Uma vez que o índice de morte de crianças naquele país por causa dos problemas
cardíacos era alarmante, e diante do estudo dos dois pesquisadores, esta
realidade foi modificada.
A prática deste
professor além de romper com os padrões estabelecidos pela universidade quebra
o preconceito vivenciado pelo jovem Vivian, por ser pobre, negro e por não ter
passado pelas aulas da universidade. Todavia seu aprendizado transforma aquela
realidade de preconceito, descriminação, dentre outros fatores.
Outra afirmação
importante de Giroux (1997) é quando ele diz que “o ensino não pode ser reduzido ao simples treinamento de habilidades
práticas, mas que, em vez disso, envolve a educação de uma classe de
intelectuais vital pra o desenvolvimento de uma sociedade livre,”. Assim
sendo, a educação tem um papel importante no processo de transformação das
pessoas, independentemente da cor ou classe social. Ela precisa ser
experimentada sempre na perspectiva de que todo tipo de ideologia dominante ou
de opressão seja quebrada.
Em
consideração as teorias de Henry A. Giroux em “Professores
como intelectuais transformadores (1997)” percebe-se a grandeza do professor diante o seu papel de ensinar. No
filme, é perceptível que um orientador não pode se recusar a receber estímulos
para desenvolver habilidades em seu aluno, uma vez que Vivian não detém de uma
formação acadêmica necessária para a prática da medicina, e o Dr. Alfred
percebe a grandeza intelectual presente no carpinteiro, vinda de muito estudo e
dedicação. Isso remete a ideia de que é necessário acreditar no potencial do aluno,
uma vez que ele está disposto a aprender e produzir, e recebendo orientações,
investimento e credibilidade, se tem grandes resultados.

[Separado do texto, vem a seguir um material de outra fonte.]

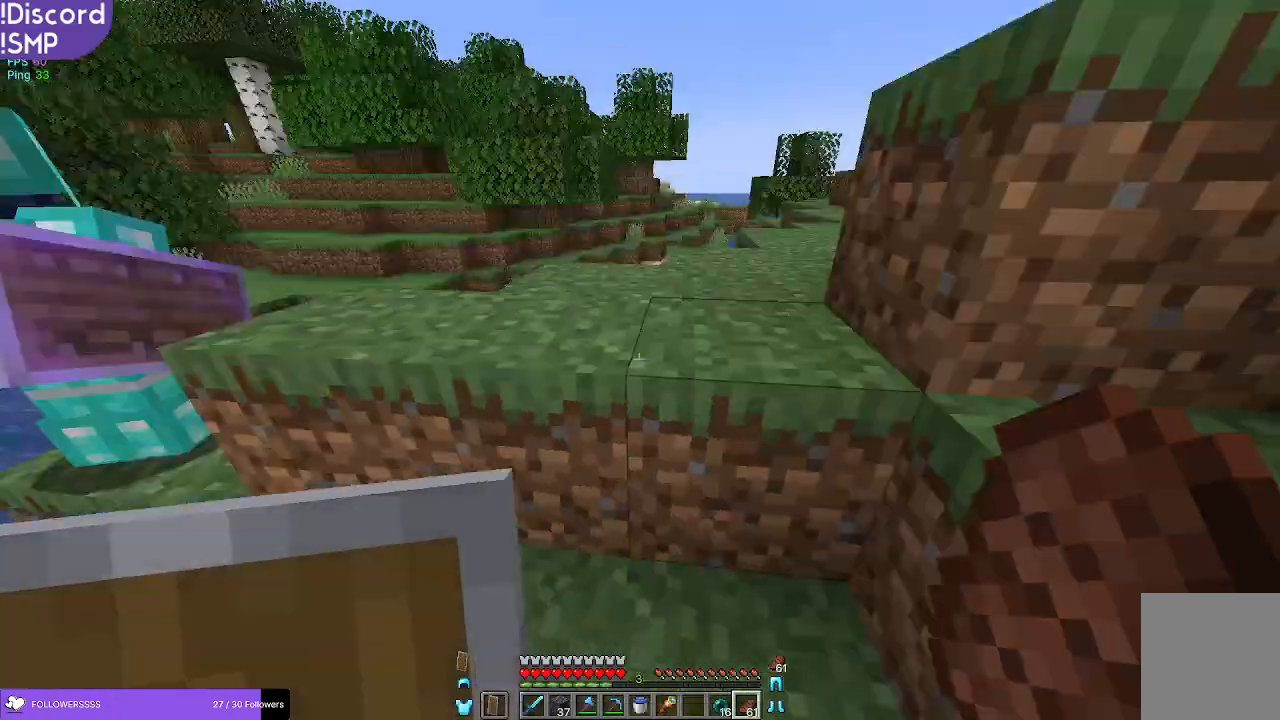
Gameplay with keyboard and mouse; each line is a JSON object with the keys and mouse buttons held at the frame after it. "events" lists presses ("down") and releases ("up") of "a", "d", "s", "w", "mouse_left" and "mouse_right" between this image and that frame as [ms after this image, input, new state], when the widget could be followed in between. "mouse_left", "mouse_right" = the "left", "right" buttons of the "mouse" list. No other keys are recorded. Fast repeated clicks can show as one long hold. Mouse movement is not recorded.
{"keys": ["w"], "mouse": [], "events": [[217, "w", "down"]]}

Quando Giroux defende que o professor tem que
desenvolver-se com suas habilidades, sua intelectualidade percebe-se que o
crescimento do aluno e seu aprendizado estão além das concepções teóricas, além
dos parâmetros exigidos nos currículos tradicionais. Segundo ele:
Primeiramente, eu
acho que é imperativo examinar as forças ideológicas e materiais que têm
contribuído para o que desejo chamar de proletarização do trabalho docente,
isto é, a tendência de reduzir os professores ao status de
técnicos especializados dentro da burocracia escolar, cuja função, então,
torna-se administrar e implementar programas curriculares, mais do que
desenvolver ou apropriar-se criticamente de currículos que satisfaçam objetivos
pedagógicos específicos. (1997)
Sendo
assim, o filme “Quase Deuses” vem
“quebrar paradigmas”, uma vez que um simples carpinteiro é referenciado com sua
determinação, persistência e competência. Uma ideologia prática e imediatista
chega para afirmar que é possível ir além das teorias exigidas. Não
necessariamente Vivian se concretizaria como capaz, se somente tivesse passado
por todas as etapas de aprendizagens curriculares, como a conclusão do ensino
médio, com estudo da Literatura até a conclusão da graduação acadêmica. Esse
exemplo, real, chega para afirmar que os currículos escolares não
necessariamente devem ser seguidos à risca, uma vez que o aluno tem capacidade
nata de ir além das imposições, dos objetivos específicos.
Um filme
extremamente emocionante, de uma realidade que chega para afirmar que é
possível e necessário acreditar na educação, no seu crescimento e
aperfeiçoamento, com uma sociedade mais justa e igualitária. Com alunos cada
vez mais “críticos e reflexivos”,
como afirma Giroux, e os professores como “intelectuais transformadores e reflexivos”.